▶ **The data**
((

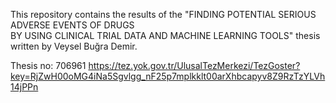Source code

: This repository contains the results of the "FINDING POTENTIAL SERIOUS ADVERSE EVENTS OF DRUGS 	
BY USING CLINICAL TRIAL DATA AND MACHINE LEARNING TOOLS" thesis written by Veysel Buğra Demir.

Thesis no: 706961
https://tez.yok.gov.tr/UlusalTezMerkezi/TezGoster?key=RjZwH00oMG4iNa5Sgvlgg_nF25p7mplkklt00arXhbcapyv8Z9RzTzYLVh14jPPn
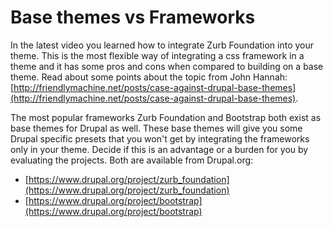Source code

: # Base themes vs Frameworks

In the latest video you learned how to integrate Zurb Foundation into your theme.
This is the most flexible way of integrating a css framework in a theme and it has some pros and cons when compared to building on a base theme.
Read about some points about the topic from John Hannah: [http://friendlymachine.net/posts/case-against-drupal-base-themes](http://friendlymachine.net/posts/case-against-drupal-base-themes).

The most popular frameworks Zurb Foundation and Bootstrap both exist as base themes for Drupal as well.
These base themes will give you some Drupal specific presets that you won't get by integrating the frameworks only in your theme.
Decide if this is an advantage or a burden for you by evaluating the projects. Both are available from Drupal.org:
- [https://www.drupal.org/project/zurb_foundation](https://www.drupal.org/project/zurb_foundation)
- [https://www.drupal.org/project/bootstrap](https://www.drupal.org/project/bootstrap)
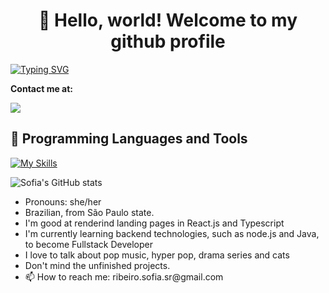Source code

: <h1 align="center">👋 Hello, world! Welcome to my github profile</h1>

[![Typing SVG](https://readme-typing-svg.demolab.com?font=Fira+Code&weight=500&pause=1000&color=5527F7&random=false&width=435&lines=Full+Stack+Web+Developer)](https://git.io/typing-svg)

<div id="badges">
<p><strong>Contact me at:</strong></p>
<a href="https://www.linkedin.com/in/sofia-ribeiro-deva/" target="_blank">
   <img src="https://img.shields.io/badge/LinkedIn-0077B5?style=for-the-badge&logo=linkedin&logoColor=0e76a8&color=black">
</a>
</div>

<h2>🤖 Programming Languages and Tools</h2>


[![My Skills](https://skillicons.dev/icons?i=js,bootstrap,vscode,linux,jest,react,figma,ubuntu,aws,express,nodejs,java,git,notion,npm,py,tailwind,ts&theme=light&perline=9)](https://skillicons.dev)


![Sofia's GitHub stats](https://github-readme-stats.vercel.app/api?username=ribeirosofia&show=prs_merged&show_icons=true&theme=dracula)

<!---![Top Langs](https://github-readme-stats.vercel.app/api/top-langs/?username=ribeirosofia&langs_count=4)--->

<ul>
  <li>Pronouns: she/her </li>
  <li>Brazilian, from São Paulo state.</li>
  <li>I'm good at renderind landing pages in React.js and Typescript</li>
  <li>I'm currently learning backend technologies, such as node.js and Java, to become Fullstack Developer</li>
  <li>I love to talk about pop music, hyper pop, drama series and cats</li>
  <li> Don't mind the unfinished projects.</li>
  <li>📫 How to reach me: ribeiro.sofia.sr@gmail.com</li>
</ul>

<!---
ribeirosofia/ribeirosofia is a ✨ special ✨ repository because its `README.md` (this file) appears on your GitHub profile.
You can click the Preview link to take a look at your changes.
--->

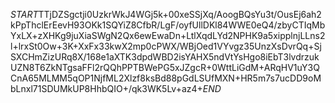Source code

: $START$TTjDZSgctji0UzkrWkJ4WGj5k+00xeSSjXq/AoogBQsYu3t/OusEj6ah2kPpThclErEevH93OKk1SQYiZ8CfbR/LgF/oyfUllDKl84WWE0eQ4/zbyCTIqMbYxLX+zXHKg9juXiaSWgN2Qx6ewEwaDn+LtlXqdLYd2NPHK9a5xipplnjLLns2l+lrxSt0Ow+3K+XxFx33kwX2mp0cPWX/WBjOed1VYvgz35UnzXsDvrQq+SjSXCHmZizURq8X/168e1aXTK3dpdWBD2isYAHX5ndVtYsHgo8iEbT3lvdrzukUZN8T6ZkNTgsaFFl2rQQhPPTBWePG5xJZgcR+0WttLiGdM+ARqHV1uY3QCnA65MLMM5qOP1NjfML2Xlzf8ksBd88pGdLSUfMXN+HR5m7s7ucDD9oMbLnxl71SDUMkUP8HhbQIO+/qk3WK5Lv+az4+$END$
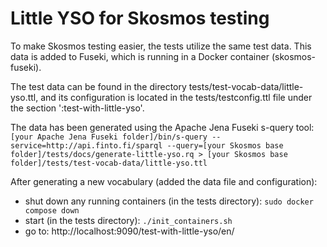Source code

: # Little YSO for Skosmos testing

To make Skosmos testing easier, the tests utilize the same test data. This data is added to Fuseki, which is running in a Docker container (skosmos-fuseki).

The test data can be found in the directory tests/test-vocab-data/little-yso.ttl, and its configuration is located in the tests/testconfig.ttl file under the section ':test-with-little-yso'.

The data has been generated using the Apache Jena Fuseki s-query tool:
`[your Apache Jena Fuseki folder]/bin/s-query --service=http://api.finto.fi/sparql --query=[your Skosmos base folder]/tests/docs/generate-little-yso.rq > [your Skosmos base folder]/tests/test-vocab-data/little-yso.ttl`

After generating a new vocabulary (added the data file and configuration):

- shut down any running containers (in the tests directory): `sudo docker compose down`
- start (in the tests directory): `./init_containers.sh`
- go to: http://localhost:9090/test-with-little-yso/en/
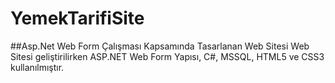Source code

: # YemekTarifiSite
##Asp.Net Web Form Çalışması Kapsamında Tasarlanan Web Sitesi
Web Sitesi geliştirilirken ASP.NET Web Form Yapısı, C#, MSSQL, HTML5 ve CSS3 kullanılmıştır.
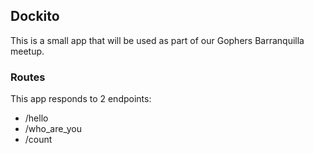 ## Dockito

This is a small app that will be used as part of our Gophers Barranquilla meetup.

### Routes

This app responds to 2 endpoints:
  * /hello
  * /who_are_you
  * /count
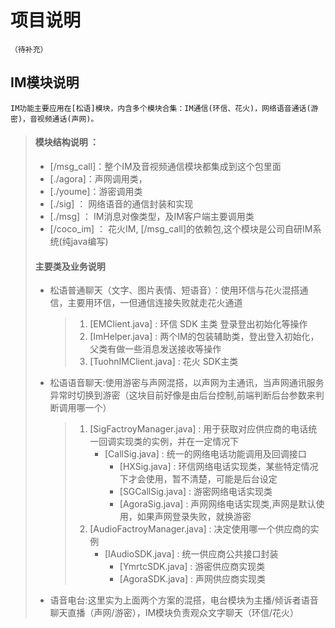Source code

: # 项目说明
    （待补充）
## IM模块说明
    IM功能主要应用在[松语]模块，内含多个模块合集：IM通信(环信、花火)，网络语音通话(游密)，音视频通话(声网)。
>#### 模块结构说明 ： 
>*  [/msg_call]：整个IM及音视频通信模块都集成到这个包里面
>   * [./agora]：声网调用类，  
>   * [./youme]：游密调用类
>   * [./sig]  ： 网络语音的通信封装和实现
>   * [./msg]  ： IM消息对像类型，及IM客户端主要调用类
>* [/coco_im]   ：  花火IM, [/msg_call]的依赖包,这个模块是公司自研IM系统(纯java编写)
>#### 主要类及业务说明
>* 松语普通聊天（文字、图片表情、短语音）：使用环信与花火混搭通信，主要用环信，一但通信连接失败就走花火通道
>   >1. [EMClient.java] : 环信 SDK 主类 登录登出初始化等操作
>   >2. [ImHelper.java] : 两个IM的包装辅助类，登出登入初始化，父类有做一些消息发送接收等操作
>   >3. [TuohnIMClient.java] : 花火 SDK主类
>* 松语语音聊天:使用游密与声网混搭，以声网为主通讯，当声网通讯服务异常时切换到游密（这块目前好像是由后台控制,前端判断后台参数来判断调用哪一个）
>   >1. [SigFactroyManager.java] : 用于获取对应供应商的电话统一回调实现类的实例，并在一定情况下
>   >    *  [CallSig.java] : 统一的网络电话功能调用及回调接口
>   >       *  [HXSig.java] : 环信网络电话实现类，某些特定情况下才会使用，暂不清楚，可能是后台设定
>   >       *  [SGCallSig.java] : 游密网络电话实现类
>   >       *  [AgoraSig.java] : 声网网络电话实现类,声网是默认使用，如果声网登录失败，就换游密
>   >2. [AudioFactroyManager.java] : 决定使用哪一个供应商的实例
>   >    * [IAudioSDK.java] : 统一供应商公共接口封装
>   >       *  [YmrtcSDK.java] : 游密供应商实现类
>   >       *  [AgoraSDK.java] : 声网供应商实现类
>* 语音电台:这里实为上面两个方案的混搭，电台模块为主播/倾诉者语音聊天直播（声网/游密），IM模块负责观众文字聊天（环信/花火）
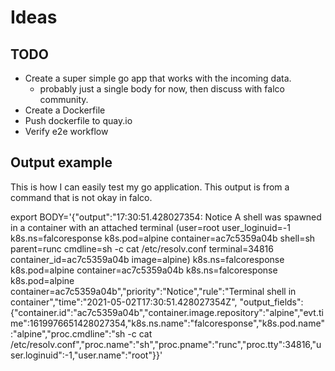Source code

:# Ideas

## TODO

- Create a super simple go app that works with the incoming data.
  - probably just a single body for now, then discuss with falco community.
- Create a Dockerfile
- Push dockerfile to quay.io
- Verify e2e workflow

## Output example

This is how I can easily test my go application.
This output is from a command that is not okay in falco.

export BODY='{"output":"17:30:51.428027354: Notice A shell was spawned in a container with an attached terminal (user=root user_loginuid=-1 k8s.ns=falcoresponse k8s.pod=alpine container=ac7c5359a04b shell=sh parent=runc cmdline=sh -c cat /etc/resolv.conf terminal=34816 container_id=ac7c5359a04b image=alpine) k8s.ns=falcoresponse k8s.pod=alpine container=ac7c5359a04b k8s.ns=falcoresponse k8s.pod=alpine container=ac7c5359a04b","priority":"Notice","rule":"Terminal shell in container","time":"2021-05-02T17:30:51.428027354Z", "output_fields": {"container.id":"ac7c5359a04b","container.image.repository":"alpine","evt.time":1619976651428027354,"k8s.ns.name":"falcoresponse","k8s.pod.name":"alpine","proc.cmdline":"sh -c cat /etc/resolv.conf","proc.name":"sh","proc.pname":"runc","proc.tty":34816,"user.loginuid":-1,"user.name":"root"}}'

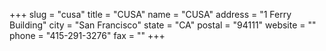 +++
slug = "cusa"
title = "CUSA"
name = "CUSA"
address = "1 Ferry Building"
city = "San Francisco"
state = "CA"
postal = "94111"
website = ""
phone = "415-291-3276"
fax = ""
+++
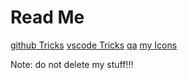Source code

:# Read Me

[github Tricks](doc/githubTricks.md)
[vscode Tricks](doc/vscodeTricks.md)
[qa](qa/question&answer.md)
[my Icons](../java1/doc/myIcons.md)

Note: do not delete my stuff!!!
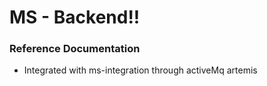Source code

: # MS - Backend!!

### Reference Documentation
 
* Integrated with ms-integration through activeMq artemis
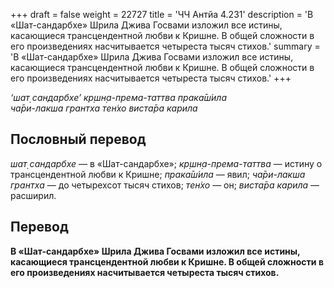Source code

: +++
draft = false
weight = 22727
title = 'ЧЧ Антйа 4.231'
description = 'В «Шат-сандарбхе» Шрила Джива Госвами изложил все истины, касающиеся трансцендентной любви к Кришне. В общей сложности в его произведениях насчитывается четыреста тысяч стихов.'
summary = 'В «Шат-сандарбхе» Шрила Джива Госвами изложил все истины, касающиеся трансцендентной любви к Кришне. В общей сложности в его произведениях насчитывается четыреста тысяч стихов.'
+++

_‘шат̣ сандарбхе’ кр̣шн̣а-према-таттва прака̄ш́ила  
ча̄ри-лакша грантха тен̇хо виста̄ра карила_

## Пословный перевод

_шат̣_ _сандарбхе_ — в «Шат-сандарбхе»; _кр̣шн̣а_\-_према_\-_таттва_ — истину о трансцендентной любви к Кришне; _прака̄ш́ила_ — явил; _ча̄ри_\-_лакша_ _грантха_ — до четырехсот тысяч стихов; _тен̇хо_ — он; _виста̄ра_ _карила_ — расширил.

## Перевод

**В «Шат-сандарбхе» Шрила Джива Госвами изложил все истины, касающиеся трансцендентной любви к Кришне. В общей сложности в его произведениях насчитывается четыреста тысяч стихов.**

))

▶ **To do**
Write out each line from the start of the records through the line with "themes vs Frameworks" as a JSON list of strings, one string per line, skipping blank lines. Leave the pictures out of the answer.

▶ **Written answer**
[
  "Source code",
  ": This repository contains the results of the \"FINDING POTENTIAL SERIOUS ADVERSE EVENTS OF DRUGS \t",
  "BY USING CLINICAL TRIAL DATA AND MACHINE LEARNING TOOLS\" thesis written by Veysel Buğra Demir.",
  "Thesis no: 706961",
  "https://tez.yok.gov.tr/UlusalTezMerkezi/TezGoster?key=RjZwH00oMG4iNa5Sgvlgg_nF25p7mplkklt00arXhbcapyv8Z9RzTzYLVh14jPPn",
  "Source code",
  ": # Base themes vs Frameworks"
]